Küresel boyutta öz güvenin oluşturulması ve Filistin meselesinde halk tabanlı merkezlerin takviye ve güçlendirilmesi yoluyla işgal altındaki toprakların Siyonistler için güvensiz hale gelmesi Dünya Kudüs Günü'nün hedeflerinden biridir ve bugün bu önemli hedefe ulaşılmıştır.
Siyonist rejim artık belirsiz bir gelecekle karşı karşıyadır. Bu nedenle bugün dışarıdan Filistin topraklarına yönelik göçler artık durmuş ve Filistin topraklarında bulunan Siyonist yerleşimciler tarafından başka ülkelere yönelik bir ters göç dalgası başlamıştır.
Ayrıca işgal altındaki Filistin’de bulunan Diyonist yerleşimciler artık eskiden olduğu gibi Siyonist rejim ordusuna katılmaya pek de istekli değiller. İşgalci İsrail'in öncelikle askeri bir rejim olduğunu çok iyi biliyoruz ve sonuç olarak, İsrailli yüksek rütbeli güvenlik, siyasi görevliler ve üst düzey hahamlara göre bu rejimin geleceği pek de iç açıcı değil.
Yani gündemdeki sorunların çözümlenmeyeceği, Siyonist rejimin mevcut yöntemlerle yoluna devam edemeyeceği ve yayılmacı siyasetini de artık sürdüremeyeceği ortaya çıkmıştır.
Bu işgalci rejim, birbirini izleyen bir takım siyasi sorun ve krizlere batmış durumdadır.
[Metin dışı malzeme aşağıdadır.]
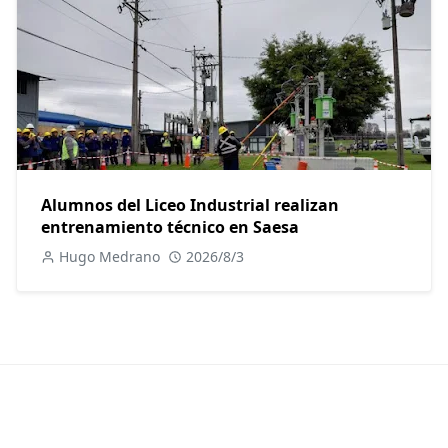
Alumnos del Liceo Industrial realizan
entrenamiento técnico en Saesa
Hugo Medrano
2026/8/3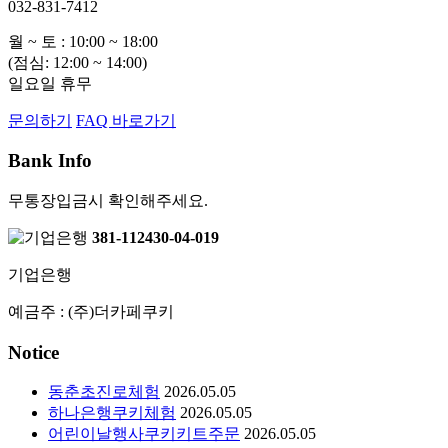
032-831-7412
월 ~ 토 : 10:00 ~ 18:00
(점심: 12:00 ~ 14:00)
일요일 휴무
문의하기
FAQ 바로가기
Bank Info
무통장입금시 확인해주세요.
381-112430-04-019
기업은행
예금주 : (주)더카페쿠키
Notice
동춘초진로체험
2026.05.05
하나은행쿠키체험
2026.05.05
어린이날행사쿠키키트주문
2026.05.05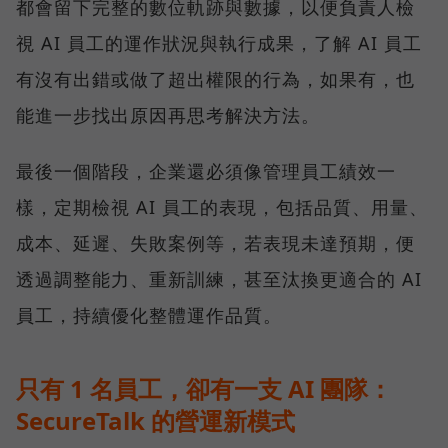
都會留下完整的數位軌跡與數據，以便負責人檢
視 AI 員工的運作狀況與執行成果，了解 AI 員工
有沒有出錯或做了超出權限的行為，如果有，也
能進一步找出原因再思考解決方法。
最後一個階段，企業還必須像管理員工績效一
樣，定期檢視 AI 員工的表現，包括品質、用量、
成本、延遲、失敗案例等，若表現未達預期，便
透過調整能力、重新訓練，甚至汰換更適合的 AI
員工，持續優化整體運作品質。
只有 1 名員工，卻有一支 AI 團隊：
SecureTalk 的營運新模式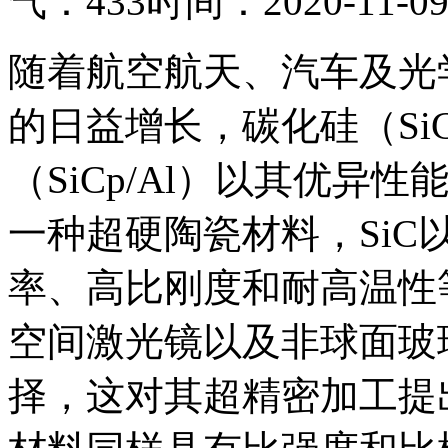
气：433
时间：2020-11-0
随着航空航天、汽车及光
的日益增长，碳化硅（S
（SiCp/Al）以其优
一种超硬陶瓷材料，Si
率、高比刚度和耐高温性
空间激光镜以及非球面玻
择，这对其超精密加工提出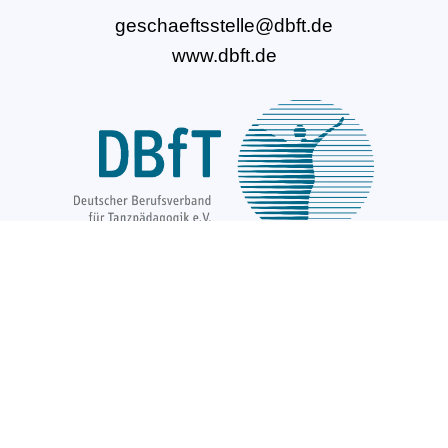
geschaeftsstelle@dbft.de
www.dbft.de
Über uns
Unsere Ziele
Fort- und Weiterbildungen
News & Projekte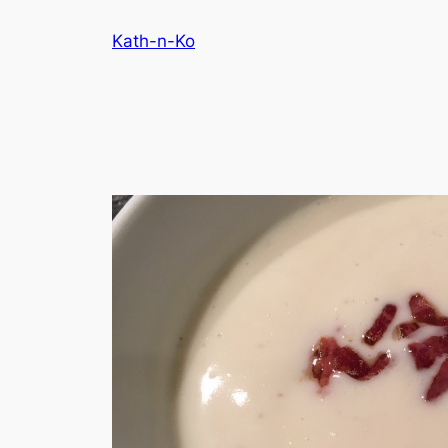
Aller
Kath-n-Ko
au
contenu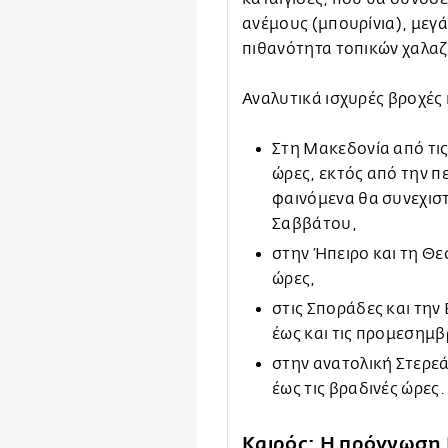
ανέμους (μπουρίνια), μεγ
πιθανότητα τοπικών χαλα
Αναλυτικά ισχυρές βροχές 
Στη Μακεδονία από τις
ώρες, εκτός από την π
φαινόμενα θα συνεχιστ
Σαββάτου,
στην Ήπειρο και τη Θε
ώρες,
στις Σποράδες και τη
έως και τις προμεσημβ
στην ανατολική Στερε
έως τις βραδινές ώρες
Καιρός: Η πρόγνωσ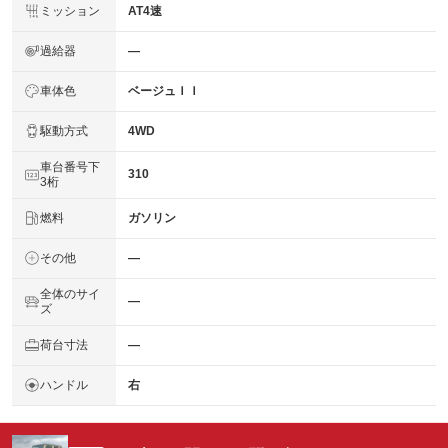
ミッション
AT4速
過給器
―
車体色
ベージュＩＩ
駆動方式
4WD
車台番号下
310
3桁
燃料
ガソリン
その他
―
全体のサイ
―
ズ
荷台寸法
―
ハンドル
右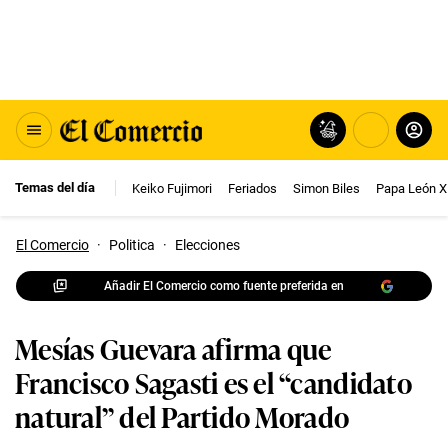
Temas del día
Keiko Fujimori
Feriados
Simon Biles
Papa León X
El Comercio
·
Politica
·
Elecciones
Añadir El Comercio como fuente preferida en
Mesías Guevara afirma que
Francisco Sagasti es el “candidato
natural” del Partido Morado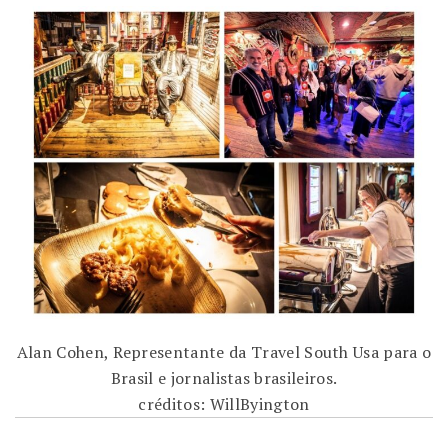
Alan Cohen, Representante da Travel South Usa para o
Brasil e jornalistas brasileiros.
créditos: WillByington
Rejim, iç krizlerin yanı sıra Direniş Hareketleri gibi ciddi tehditlerle de karşı karşıyadır.
Tel Aviv'in kendi varlığına karşı ciddi bir dış tehdit olarak gördüğü İran var.
Bu rejim artık, "Güneş işgalci rejim İsrail’in çatısının kenarında" olarak adlandırılması gereken bir döneme girmiş bulunuyor.